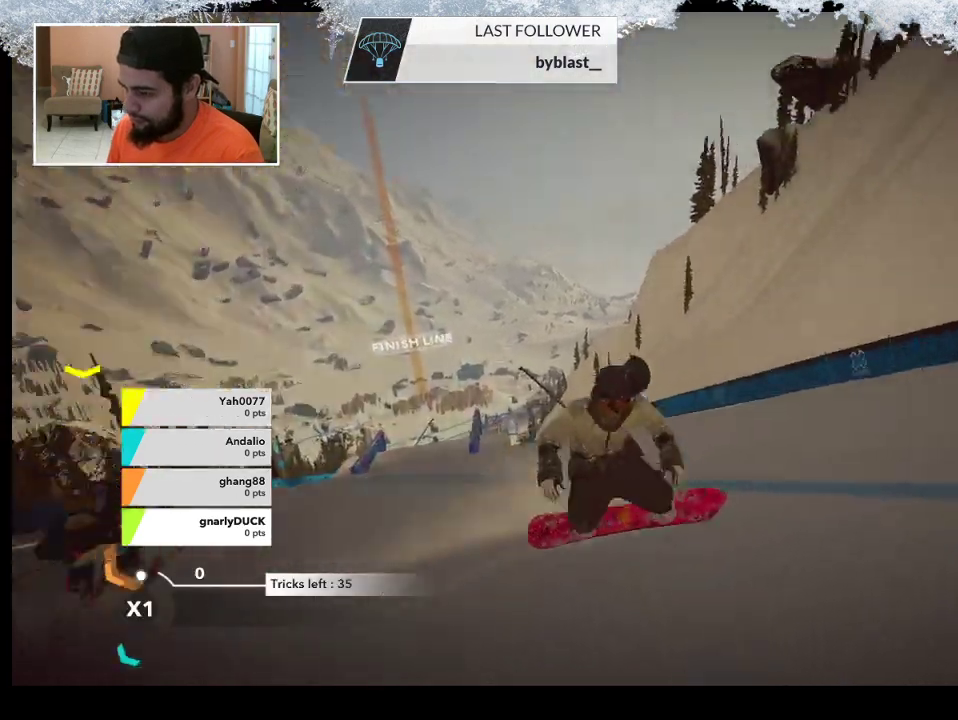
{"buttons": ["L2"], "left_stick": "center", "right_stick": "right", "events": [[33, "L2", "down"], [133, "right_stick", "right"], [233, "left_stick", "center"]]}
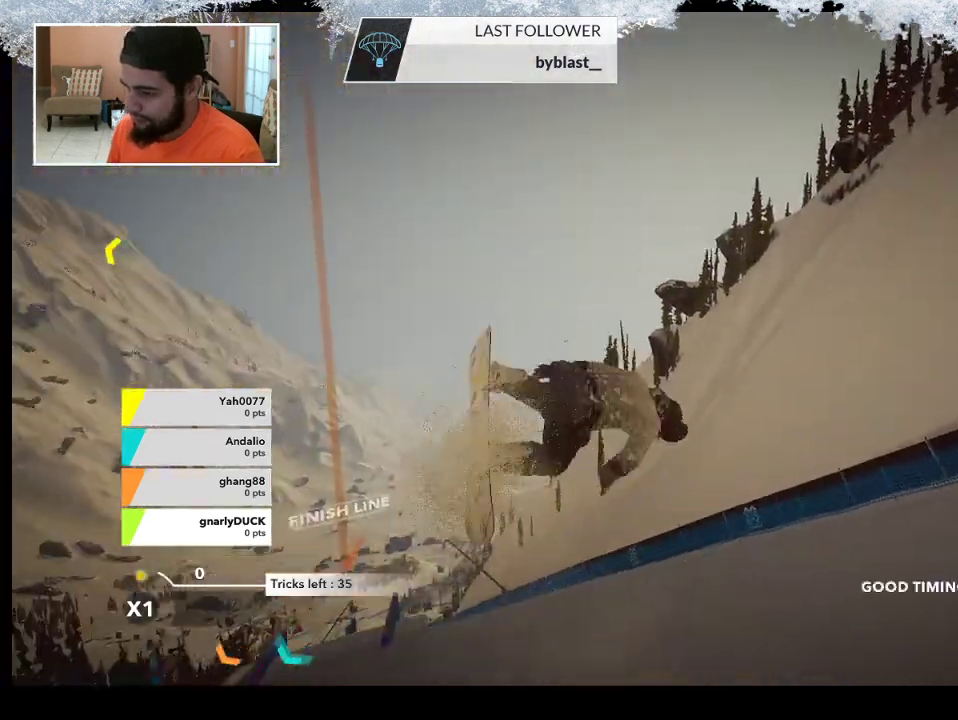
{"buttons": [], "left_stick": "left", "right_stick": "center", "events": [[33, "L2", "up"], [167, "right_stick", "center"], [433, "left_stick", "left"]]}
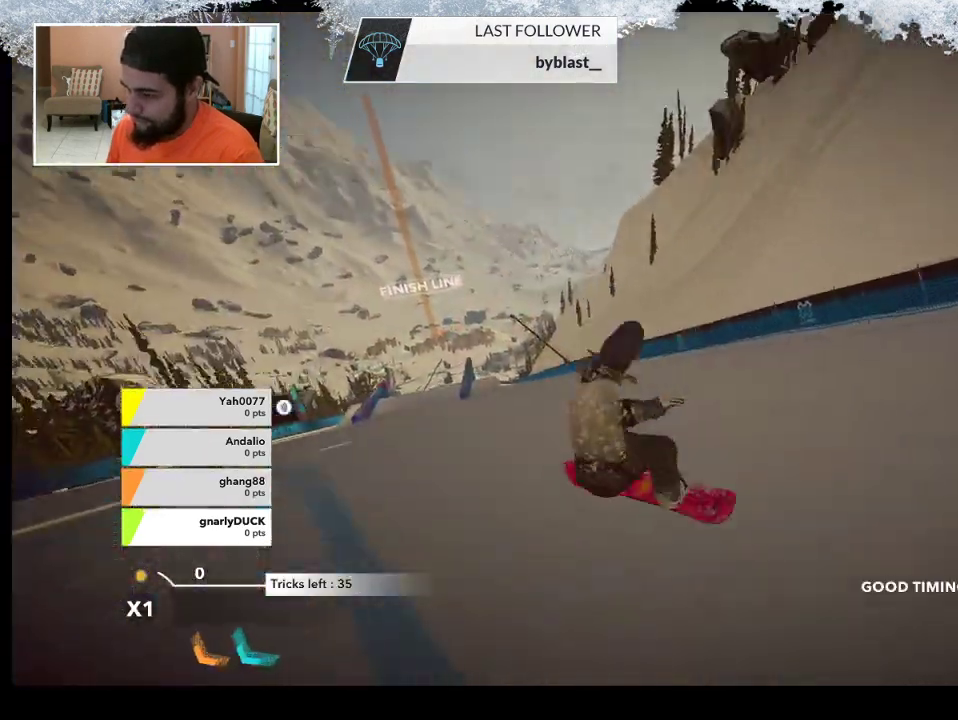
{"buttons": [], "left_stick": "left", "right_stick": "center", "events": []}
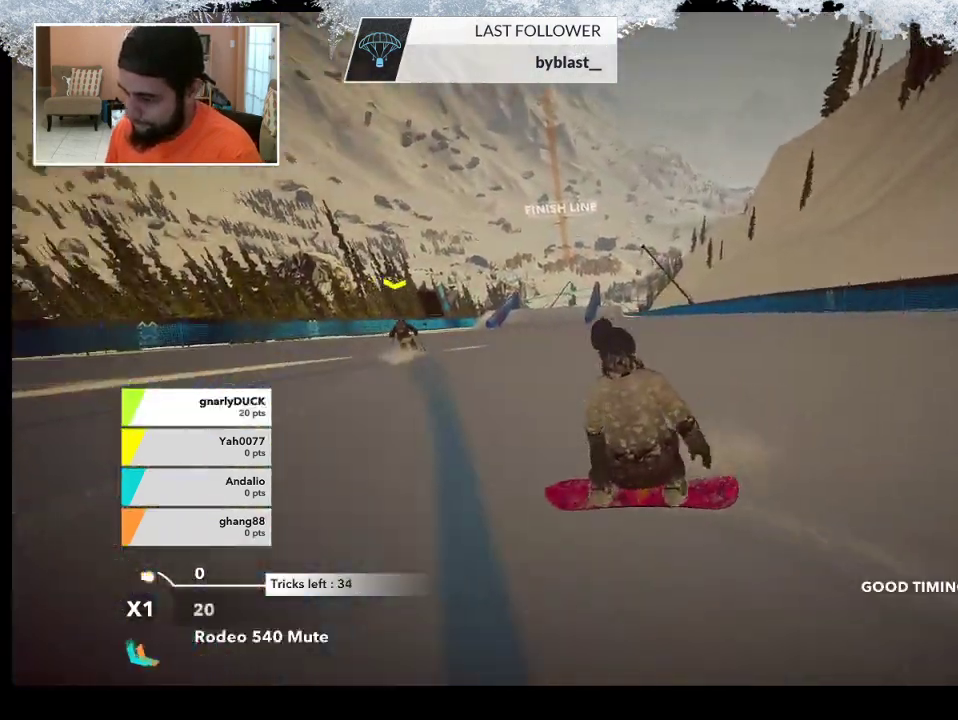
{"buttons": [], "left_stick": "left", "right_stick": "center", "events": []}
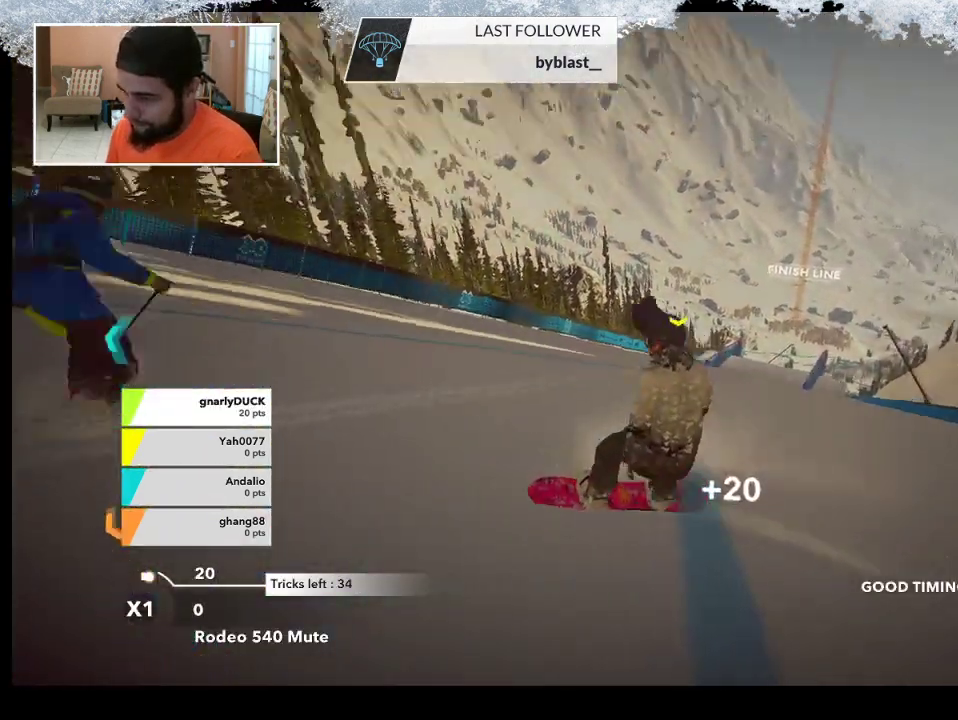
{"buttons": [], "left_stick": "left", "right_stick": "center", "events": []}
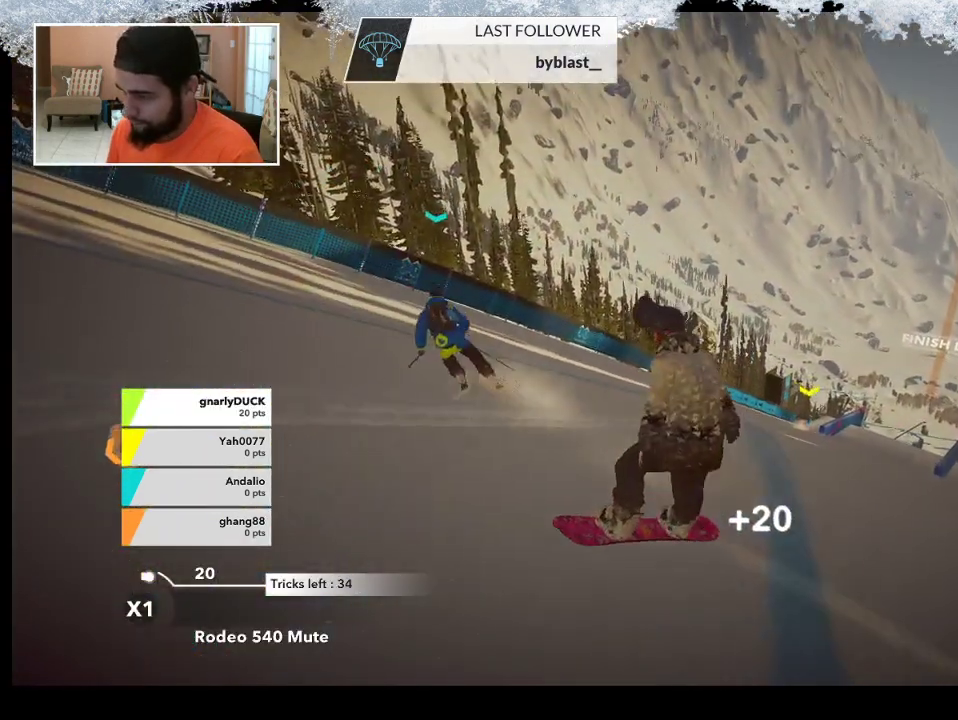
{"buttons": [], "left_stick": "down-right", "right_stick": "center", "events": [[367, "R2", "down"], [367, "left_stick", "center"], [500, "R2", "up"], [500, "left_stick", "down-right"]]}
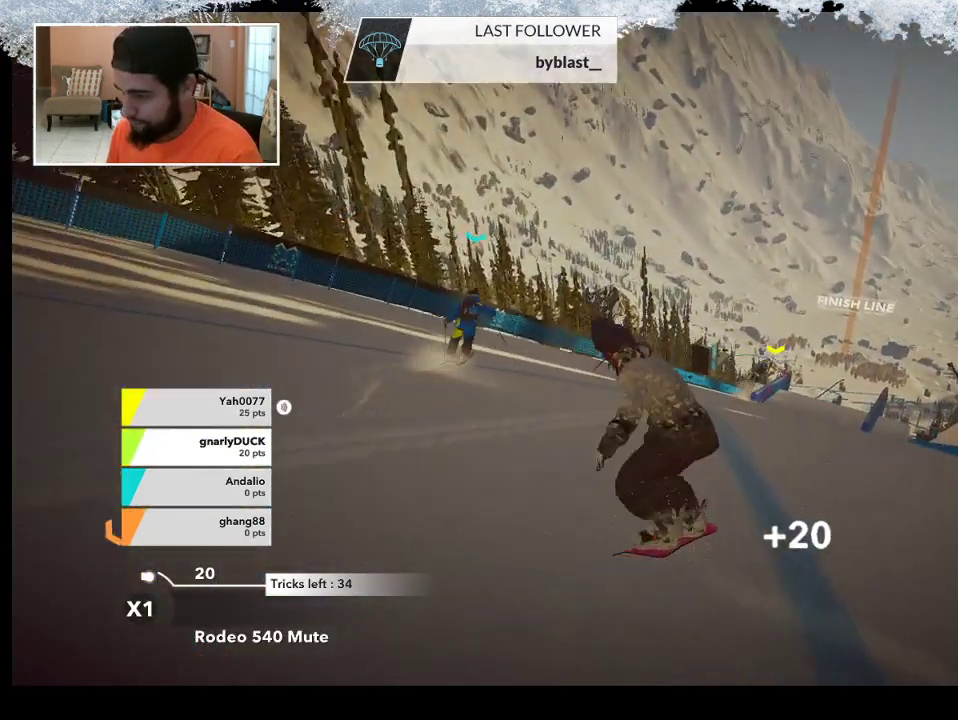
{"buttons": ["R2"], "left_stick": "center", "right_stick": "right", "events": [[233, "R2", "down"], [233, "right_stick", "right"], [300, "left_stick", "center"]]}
* * * * *
- Work to be completed: Set down the material above as is, without any pictures.

- Response area:
{"buttons": ["L2"], "left_stick": "center", "right_stick": "right", "events": [[33, "L2", "down"], [133, "right_stick", "right"], [233, "left_stick", "center"]]}
{"buttons": [], "left_stick": "left", "right_stick": "center", "events": [[33, "L2", "up"], [167, "right_stick", "center"], [433, "left_stick", "left"]]}
{"buttons": [], "left_stick": "left", "right_stick": "center", "events": []}
{"buttons": [], "left_stick": "left", "right_stick": "center", "events": []}
{"buttons": [], "left_stick": "left", "right_stick": "center", "events": []}
{"buttons": [], "left_stick": "down-right", "right_stick": "center", "events": [[367, "R2", "down"], [367, "left_stick", "center"], [500, "R2", "up"], [500, "left_stick", "down-right"]]}
{"buttons": ["R2"], "left_stick": "center", "right_stick": "right", "events": [[233, "R2", "down"], [233, "right_stick", "right"], [300, "left_stick", "center"]]}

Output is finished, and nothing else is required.